Peter Busfield says the New Zealand marine industry’s unique industry-based and industry-led training system is one of the key reasons why the industry is so successful and so internationally respected.
“Other countries look with envy at our training, which is universally acknowledged as the best marine trades’ training in the world.
“The Government sensibly recognises that the marine industry is best placed to know what type of training is needed to create and maintain a world-class industry – and that the industry is in the best position to deliver that training.”
Mr Busfield points out that the New Zealand Marine Industry Training Organisation is one of the country’s most successful ITOs (Industry Training Organisations). “A very high percentage of NZ Marine ITO trainees and apprentices fully complete their training and go on to become productive members of the industry,” he says.
As innovative as the industry it serves, NZ Marine ITO makes use of the latest teaching techniques, such as E-learning; uses industry-experienced field officers to constantly monitor each individual trainees’ progress and, as an integral part of NZ Marine (the NZ Marine industry association), is able to respond very quickly to the industry’s changing needs.

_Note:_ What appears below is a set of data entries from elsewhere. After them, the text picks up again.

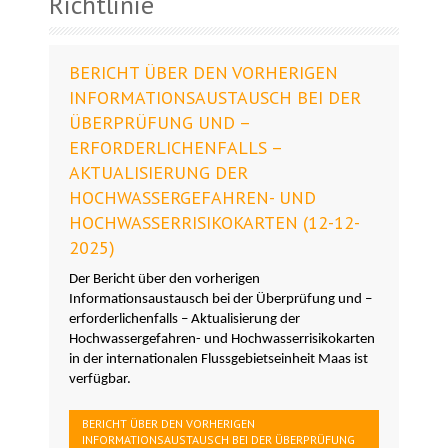
Richtlinie
BERICHT ÜBER DEN VORHERIGEN
INFORMATIONSAUSTAUSCH BEI DER
ÜBERPRÜFUNG UND –
ERFORDERLICHENFALLS –
AKTUALISIERUNG DER
HOCHWASSERGEFAHREN- UND
HOCHWASSERRISIKOKARTEN (12-12-
2025)
Der Bericht über den vorherigen
Informationsaustausch bei der Überprüfung und –
erforderlichenfalls – Aktualisierung der
Hochwassergefahren- und Hochwasserrisikokarten
in der internationalen Flussgebietseinheit Maas ist
verfügbar.
BERICHT ÜBER DEN VORHERIGEN
INFORMATIONSAUSTAUSCH BEI DER ÜBERPRÜFUNG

“Add in NZ Marine’s proven mantra of using the combined expertise of Government agencies and tertiary institutions, in addition to its own abilities, and it is no wonder that NZ Marine ITO continues to provide common sense and practical outcomes for both employers and apprentices,” he says.
“During the launching of ETNZ’s New Zealand both the Prime Minister, John Key, and Auckland Mayor Len Brown acknowledged the important part played by New Zealand’s highly skilled and superbly trained marine industry for the good of New Zealand’s economy.

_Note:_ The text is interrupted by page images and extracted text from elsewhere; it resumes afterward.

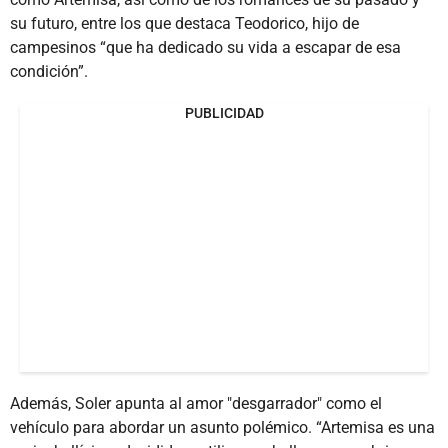
su futuro, entre los que destaca Teodorico, hijo de
campesinos “que ha dedicado su vida a escapar de esa
condición”.
PUBLICIDAD
Además, Soler apunta al amor "desgarrador" como el
vehículo para abordar un asunto polémico. “Artemisa es una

Mr Busfield says the large amount of international media coverage generated by New Zealand’s launch will continue over the coming months as the giant catamaran yacht sails against Luna Rossa in extensive testing on the Hauraki Gulf.
“That exposure is the equivalent of us taking a full page colour ad in all of the world’s major boating magazines,” he says. “It provides an enormous boost to our industry, which already generates exports of over $640 million.
“As the widely respected world expert in innovation management and strategy, Professor Goran Roos, pointed out recently, manufactured exports are some of the most valuable exports a country can produce; generating, for example, around four times as much value as the dollars earned in tourism.”
The New Zealand marine industry currently generates around $1.6 billion, around 40% of which is exported. It employs 8000 people and has 450 apprentices, whose training is overseen and guided by the New Zealand Marine Industry Training Organisation.